I agree this is crap....... however on the other side of the coin, we have a similar law here dealing with "scrap sales". Due to a lot of thefts of copper and such they past a law that anyone selling metals ( copper, brass, aluminum, and such) must present a vailid ID and are paid by check. Just in case materials were stolen and to keep track of suspicious sales. Now I agree that secondhand sales/ purchases, ( this pretty much even IMO covers flea markets and yard sales) If a bit on the stupid side. But again Goobermint seems to have a terminal case of stupid in the last few years.


----------



## The_Blob (Dec 24, 2008)

UncleJoe said:


> That's the way I see it.
> 
> I don't know about anywhere else but in Pa you must pay sales tax whenever a vehicle is sold. If it's 20 years old and has been sold 5 times over the course of it's life, sales tax is paid 5 times. Quite a racket.


same in Ohio, my Dad & I were JUST discussing this & I was going to bring it up but you beat me to it 

I've had quite a few cars 'gifted' to me over the years... :lolsmash:


----------



## Tirediron (Jul 12, 2010)

Sounds like one more step towards chip implants (biblical mark of the beast) The best way to control a populace is to control the money.


----------



## HamiltonFelix (Oct 11, 2011)

Yes, I'm sure it's being "sold" as a law to help catch copper thieves selling to unscrupulous scrap dealers. But it's about total tracking and total taxation of every penny out there. 

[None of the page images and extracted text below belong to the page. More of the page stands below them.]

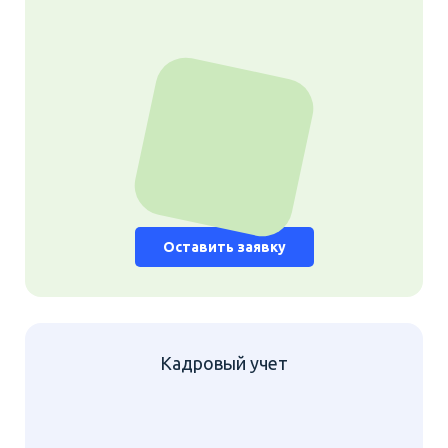
Оставить заявку
Кадровый учет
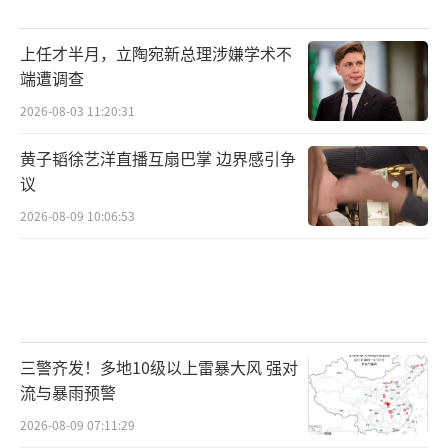
上任才半月，立陶宛新总理涉嫌学术不
端遭调查
2026-08-03 11:20:31
黄子韬徐艺洋直播互扇巴掌 边界感引争
议
2026-08-09 10:06:53
三警齐发！多地10级以上雷暴大风 强对
流与暴雨预警
2026-08-09 07:11:29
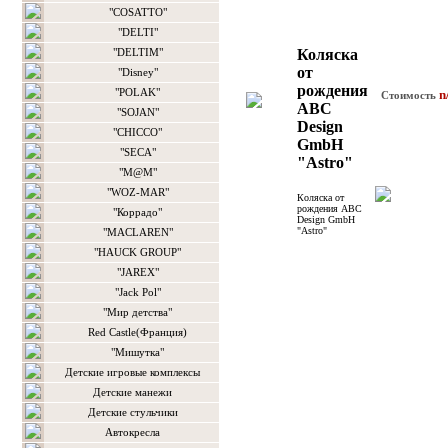
"COSATTO"
"DELTI"
"DELTIM"
Коляска
от
"Disney"
рождения
"POLAK"
n
Стоимость
ABC
"SOJAN"
Design
"CHICCO"
GmbH
"SECA"
"Astro"
"M@M"
"WOZ-MAR"
Коляска от
рождения ABC
"Коррадо"
Design GmbH
"Astro"
"MACLAREN"
"HAUCK GROUP"
"JAREX"
"Jack Pol"
"Мир детства"
Red Castle(Франция)
"Мишутка"
Детские игровые комплексы
Детские манежи
Детские стульчики
Автокресла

Since Bank Of America announced a $5 monthly fee for using your debit card, I'll be dumping BOA and I'll be carrying more cash and doing a lot less buying with my debit card. 

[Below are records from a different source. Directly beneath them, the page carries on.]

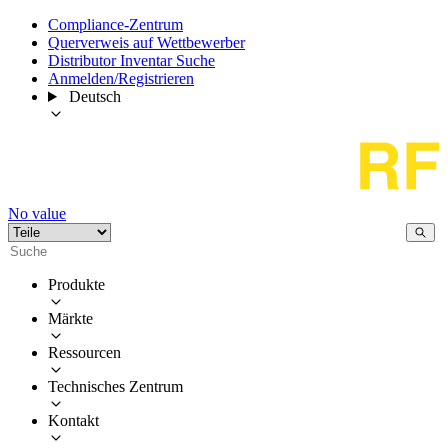
Compliance-Zentrum
Querverweis auf Wettbewerber
Distributor Inventar Suche
Anmelden/Registrieren
Deutsch
No value
Produkte
Märkte
Ressourcen
Technisches Zentrum
Kontakt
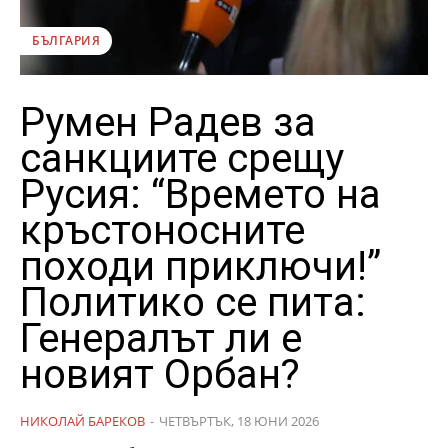
БЪЛГАРИЯ
Румен Радев за
санкциите срещу
Русия: “Времето на
кръстоносните
походи приключи!”
Политико се пита:
Генералът ли е
новият Орбан?
НИКОЛАЙ БАРЕКОВ
-
ЧЕТВЪРТЪК, 18 ЮНИ 2026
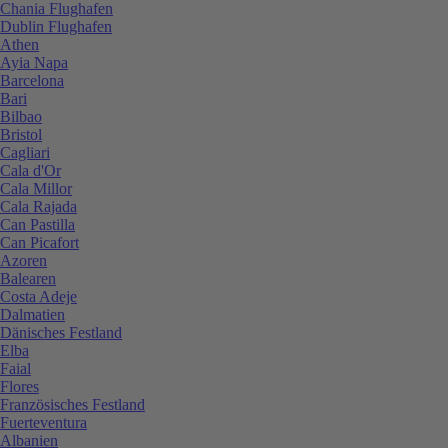
Chania Flughafen
Dublin Flughafen
Athen
Ayia Napa
Barcelona
Bari
Bilbao
Bristol
Cagliari
Cala d'Or
Cala Millor
Cala Rajada
Can Pastilla
Can Picafort
Azoren
Balearen
Costa Adeje
Dalmatien
Dänisches Festland
Elba
Faial
Flores
Französisches Festland
Fuerteventura
Albanien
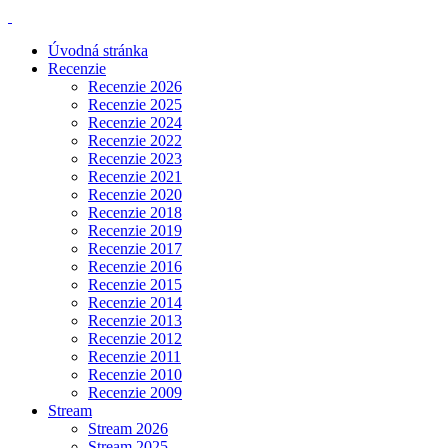
Úvodná stránka
Recenzie
Recenzie 2026
Recenzie 2025
Recenzie 2024
Recenzie 2022
Recenzie 2023
Recenzie 2021
Recenzie 2020
Recenzie 2018
Recenzie 2019
Recenzie 2017
Recenzie 2016
Recenzie 2015
Recenzie 2014
Recenzie 2013
Recenzie 2012
Recenzie 2011
Recenzie 2010
Recenzie 2009
Stream
Stream 2026
Stream 2025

Barter anyone? Just don't tell Big Brother. He wants to track any barter transaction, assign a value to the items traded, and collect tax on them.


----------



## BillS (May 30, 2011)

HamiltonFelix said:


> Yes, I'm sure it's being "sold" as a law to help catch copper thieves selling to unscrupulous scrap dealers. But it's about total tracking and total taxation of every penny out there.
> 
> Since Bank Of America announced a $5 monthly fee for using your debit card, I'll be dumping BOA and I'll be carrying more cash and doing a lot less buying with my debit card.
> 
> Barter anyone? Just don't tell Big Brother. He wants to track any barter transaction, assign a value to the items traded, and collect tax on them.


You shouldn't cheat on your taxes anyway.


----------



## HamiltonFelix (Oct 11, 2011)

LOL! Yeah, rrright..

Heck, I'm to the point where I consider a moonshiner a patriot because he operates off the radar and doesn't pay squeeze. 
But then, I think the Whiskey Rebellion should have *succeeded! * (Shea's Rebellion, too.)


----------



## ImNotCrazyRU (Oct 18, 2011)

You won’t have to worry about cash much longer; we are on the road to becoming a Weimar Republic and very soon nobody will be accepting US notes…


----------